The remaining proceeds will be temporarily parked as cash on GFL’s balance sheet, the company says, providing funds for future deals.
With a new financing and another acquisition, GFL is showing that it has no plans to change strategy since cancelling its US$2.4-billion IPO in early November. The company has been a serial acquirer since its inception in 2007, purchasing more than 100 companies as it consolidated a fragmented industry and became the fourth-largest waste management company in North America.
“We’re not stopping,” chief executive Patrick Dovigi said in an interview with The Globe and Mail, referring to his acquisitive streak. “We’re going to keep going.”
While acquisitions boost GFL’s earnings before interest, taxes, depreciation and amortization (EBITDA), they also tack on more debt – and leverage was a major concern for many investors who balked at the company’s attempted IPO.
Over the past three fiscal years, GFL has lost a cumulative $737-million, and in the first six months of fiscal 2019, the company lost $161-million, according to a regulatory filing for its IPO. Its interest and other financing costs, meanwhile, amounted to $251-million in the first half of fiscal 2019.

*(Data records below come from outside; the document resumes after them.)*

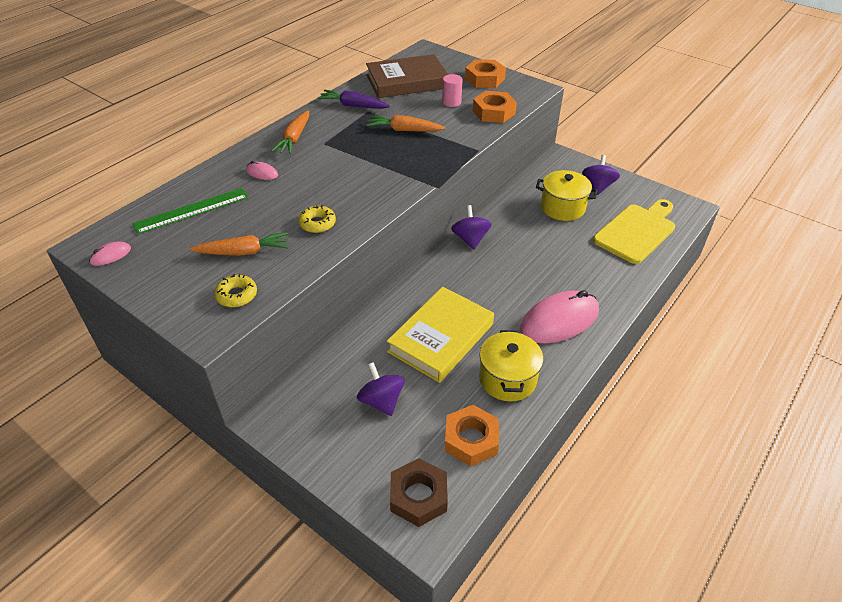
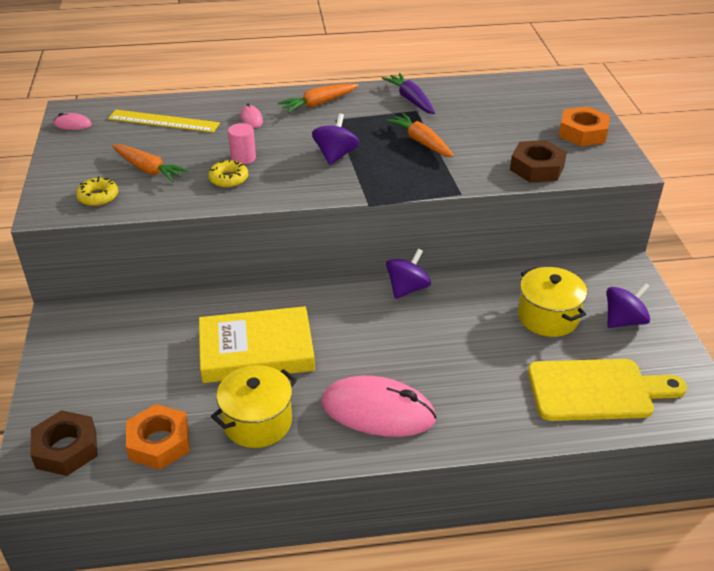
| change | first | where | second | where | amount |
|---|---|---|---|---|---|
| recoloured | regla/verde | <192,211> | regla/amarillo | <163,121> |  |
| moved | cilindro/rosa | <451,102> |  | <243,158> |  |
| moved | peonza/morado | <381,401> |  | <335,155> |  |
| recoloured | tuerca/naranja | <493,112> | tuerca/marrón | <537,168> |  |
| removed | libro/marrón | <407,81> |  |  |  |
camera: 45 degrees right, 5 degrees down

GFL’s fresh debt is a mix of both senior secured and unsecured notes. Mr. Dovigi said US$500-million worth of new senior secured notes were priced at 5.125 per cent, and GFL is also issuing US$275-million more of its existing 7-per-cent senior unsecured notes that mature in 2026.
GFL’s senior unsecured debt is rated Caa2 by Moody’s Investors Service and CCC+ by Standard & Poor’s – both deep in junk territory. The company’s secured debt also has junk ratings, but they are closer to investment grade – B1 from Moody’s and B+ from S&P.
In an updated rating report Monday after GFL’s new financing, Moody’s said it expects the company’s leverage to increase sightly to 7.1 times its EBITDA – adding that “continuing acquisitions will keep leverage around this level over the next 12 months.”
GFL completed a $5-billion leveraged buyout in 2018, making private equity firm BC Partners and the private capital arm of Ontario Teachers’ Pension Plan its largest owners. The plan was to use some IPO proceeds to repay a portion of this debt.
However, some potential public investors had privately voiced that they wanted to see the burden lowered to less than four times GFL’s adjusted EBITDA, according to people familiar with the deal. This was possible if the IPO had been priced within its original marketing range between US$20 and US$24 a share.
But many investors balked at this valuation, and because GFL was planning on selling a fixed number of shares, the IPO wouldn’t raise enough money at a lower price to repay the debt necessary to appease more conservative investors.
While GFL could have issued more shares to make up the shortfall, its largest backer, BC Partners, declined. “As a disciplined investor with a high quality asset such as GFL, we believe there is no reason to compromise on valuation," Paolo Notarnicola, BC’s lead partner on GFL, wrote in a statement to The Globe in November.